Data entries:
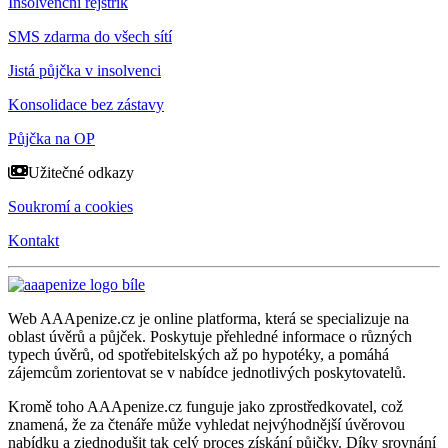
Insolvenční rejstřík
SMS zdarma do všech sítí
Jistá půjčka v insolvenci
Konsolidace bez zástavy
Půjčka na OP
Užitečné odkazy
Soukromí a cookies
Kontakt
Web AAApenize.cz je online platforma, která se specializuje na
oblast úvěrů a půjček. Poskytuje přehledné informace o různých
typech úvěrů, od spotřebitelských až po hypotéky, a pomáhá
zájemcům zorientovat se v nabídce jednotlivých poskytovatelů.
Kromě toho AAApenize.cz funguje jako zprostředkovatel, což
znamená, že za čtenáře může vyhledat nejvýhodnější úvěrovou
nabídku a zjednodušit tak celý proces získání půjčky. Díky srovnání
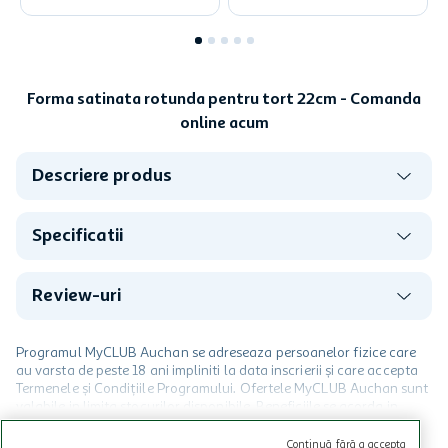
Forma satinata rotunda pentru tort 22cm - Comanda
online acum
Descriere produs
Specificatii
Review-uri
Programul MyCLUB Auchan se adreseaza persoanelor fizice care
au varsta de peste 18 ani impliniti la data inscrierii și care accepta
Termenele și Condițiile Programului. Ofertele MyCLUB Auchan sunt
valabile in limita stocurilor disponibile. Beneficiile se acorda in
limita a 12 unitati / card client o singura data in perioada promotiei.
CITESTE MAI MULT
Cardul poate fi utilizat doar in legatura cu magazinele Auchan
Continuă fără a accepta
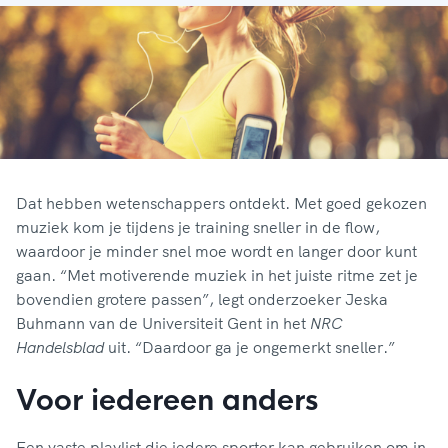
Dat hebben wetenschappers ontdekt. Met goed gekozen
muziek kom je tijdens je training sneller in de flow,
waardoor je minder snel moe wordt en langer door kunt
gaan. “Met motiverende muziek in het juiste ritme zet je
bovendien grotere passen”, legt onderzoeker Jeska
Buhmann van de Universiteit Gent in het
NRC
Handelsblad
uit. “Daardoor ga je ongemerkt sneller.”
Voor iedereen anders
Een vaste playlist die iedere sporter kan gebruiken om in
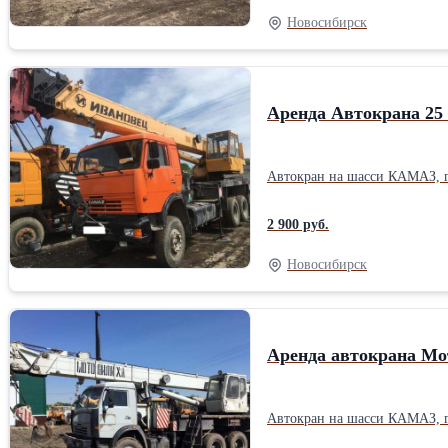
Новосибирск
Аренда Автокрана 25 
2 900 руб.
Новосибирск
Аренда автокрана Мо
Автокран на шасси КАМАЗ, гр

» Exercise details: Looking at the records above, report how many lines contain the word "Auchan". Answer with the number only.

» Result of the task: 3